Hay muchos días en los que albergo la sospecha de que determinados políticos catalanes, disfrazados de nacionalistas, deben ser en realidad, españolistas furibundos formando parte de una especie de quinta columna que se dedica a promover toda clase de disparates para provocar a los tibios y tranquilos castellanos. Una especie de topos infiltrados que buscan, a toda costa, dinamitar el tradicional seny y mostrar una imagen de Cataluña que no se corresponde con la realidad. O, simplemente, puede ser que la dosis de nacionalismo tomada ha sido tan alta que, cruzado el umbral de la sobredosis, los vuelve algo tontos.

El problema no es nimio. Comienzo a notar en los sosegados entornos castellano y aragoneses en los que me suelo mover reacciones impensadas, no ya hace años, sino unos pocos meses antes. Por ejemplo, me llamó la atención la confidencia que me hizo un amigo aragonés, que es propietario de un apartamento en la provincia de Tarragona, sobre la conveniencia de venderlo cuando se normalice el mercado, y marcharse hacia Castellón.

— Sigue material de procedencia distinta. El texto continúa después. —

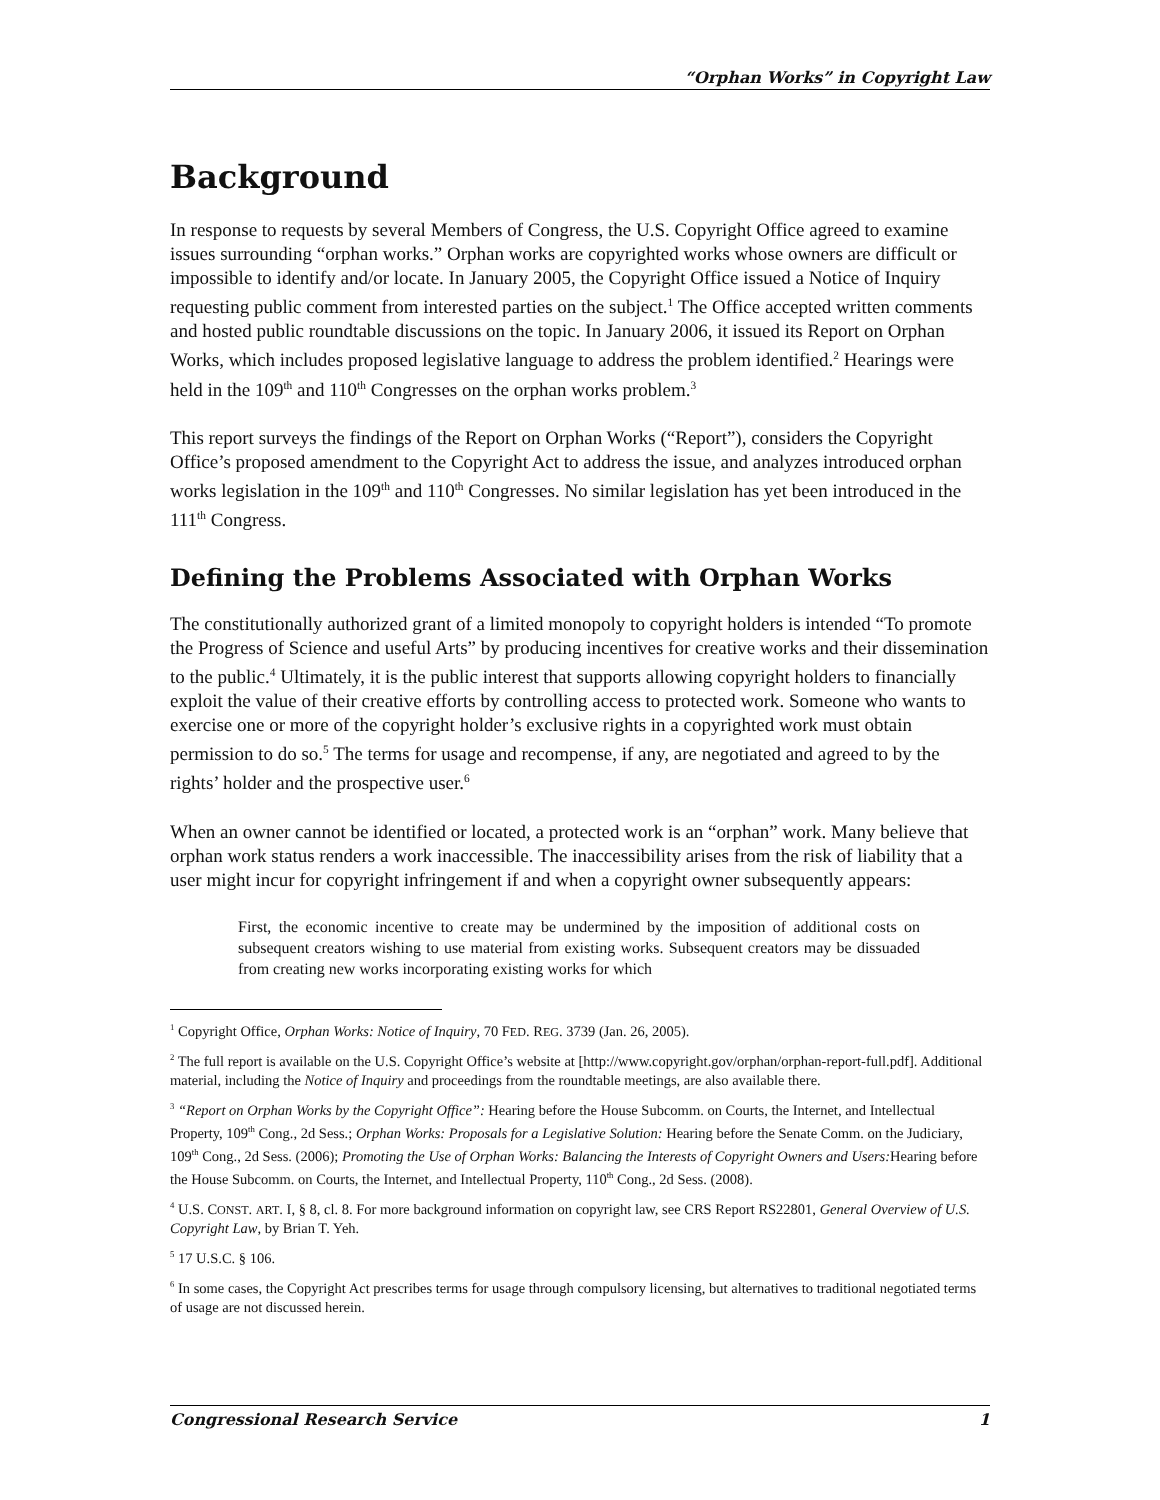“Orphan Works” in Copyright Law
Background
In response to requests by several Members of Congress, the U.S. Copyright Office agreed to examine issues surrounding “orphan works.” Orphan works are copyrighted works whose owners are difficult or impossible to identify and/or locate. In January 2005, the Copyright Office issued a Notice of Inquiry requesting public comment from interested parties on the subject.<sup>1</sup> The Office accepted written comments and hosted public roundtable discussions on the topic. In January 2006, it issued its Report on Orphan Works, which includes proposed legislative language to address the problem identified.<sup>2</sup> Hearings were held in the 109<sup>th</sup> and 110<sup>th</sup> Congresses on the orphan works problem.<sup>3</sup>
This report surveys the findings of the Report on Orphan Works (“Report”), considers the Copyright Office’s proposed amendment to the Copyright Act to address the issue, and analyzes introduced orphan works legislation in the 109<sup>th</sup> and 110<sup>th</sup> Congresses. No similar legislation has yet been introduced in the 111<sup>th</sup> Congress.
Defining the Problems Associated with Orphan Works
The constitutionally authorized grant of a limited monopoly to copyright holders is intended “To promote the Progress of Science and useful Arts” by producing incentives for creative works and their dissemination to the public.<sup>4</sup> Ultimately, it is the public interest that supports allowing copyright holders to financially exploit the value of their creative efforts by controlling access to protected work. Someone who wants to exercise one or more of the copyright holder’s exclusive rights in a copyrighted work must obtain permission to do so.<sup>5</sup> The terms for usage and recompense, if any, are negotiated and agreed to by the rights’ holder and the prospective user.<sup>6</sup>
When an owner cannot be identified or located, a protected work is an “orphan” work. Many believe that orphan work status renders a work inaccessible. The inaccessibility arises from the risk of liability that a user might incur for copyright infringement if and when a copyright owner subsequently appears:
First, the economic incentive to create may be undermined by the imposition of additional costs on subsequent creators wishing to use material from existing works. Subsequent creators may be dissuaded from creating new works incorporating existing works for which
<sup>1</sup> Copyright Office, Orphan Works: Notice of Inquiry, 70 FED. REG. 3739 (Jan. 26, 2005).
<sup>2</sup> The full report is available on the U.S. Copyright Office’s website at [http://www.copyright.gov/orphan/orphan-report-full.pdf]. Additional material, including the Notice of Inquiry and proceedings from the roundtable meetings, are also available there.
<sup>3</sup> “Report on Orphan Works by the Copyright Office”: Hearing before the House Subcomm. on Courts, the Internet, and Intellectual Property, 109<sup>th</sup> Cong., 2d Sess.; Orphan Works: Proposals for a Legislative Solution: Hearing before the Senate Comm. on the Judiciary, 109<sup>th</sup> Cong., 2d Sess. (2006); Promoting the Use of Orphan Works: Balancing the Interests of Copyright Owners and Users: Hearing before the House Subcomm. on Courts, the Internet, and Intellectual Property, 110<sup>th</sup> Cong., 2d Sess. (2008).
<sup>4</sup> U.S. CONST. ART. I, § 8, cl. 8. For more background information on copyright law, see CRS Report RS22801, General Overview of U.S. Copyright Law, by Brian T. Yeh.
<sup>5</sup> 17 U.S.C. § 106.
<sup>6</sup> In some cases, the Copyright Act prescribes terms for usage through compulsory licensing, but alternatives to traditional negotiated terms of usage are not discussed herein.
Congressional Research Service 1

Otro día, envuelto en una reunión donde un ejecutivo debía decidir la sede de un seminario de la empresa, descartó Barcelona, porque algunos delegados habían mostrado renuencias. Naturalmente esto no es una estadística científica, pero a mí me preocupa. Tengo familia en Cataluña. Y muchos amigos. Y, como escritor, el Día de Sant Jordi me parece uno de los días más hermosos, y tengo recuerdos emocionantes y placenteros de cualquier año en el que he participado en esa especie de orgía de firmas y libros. Esos estirados que dicen representar a todos los catalanes y ofenden a la inteligencia con sus narcisismos y vanidades diferenciadoras no son los catalanes con los que hablo, almuerzo, viajo y trato. Y le están haciendo a la tierra que dicen amar un flaco favor, suscitando suspicacias que hace poco no existían, y que reclaman unas sabias y sensatas relaciones públicas, antes de que el deterioro avance.